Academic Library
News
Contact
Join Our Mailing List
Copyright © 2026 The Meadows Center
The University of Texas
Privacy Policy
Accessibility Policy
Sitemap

-------------------------

Only the number is required: state how many lines of the entries hold the word "Policy".

§ REPLY TO THE TASK:
2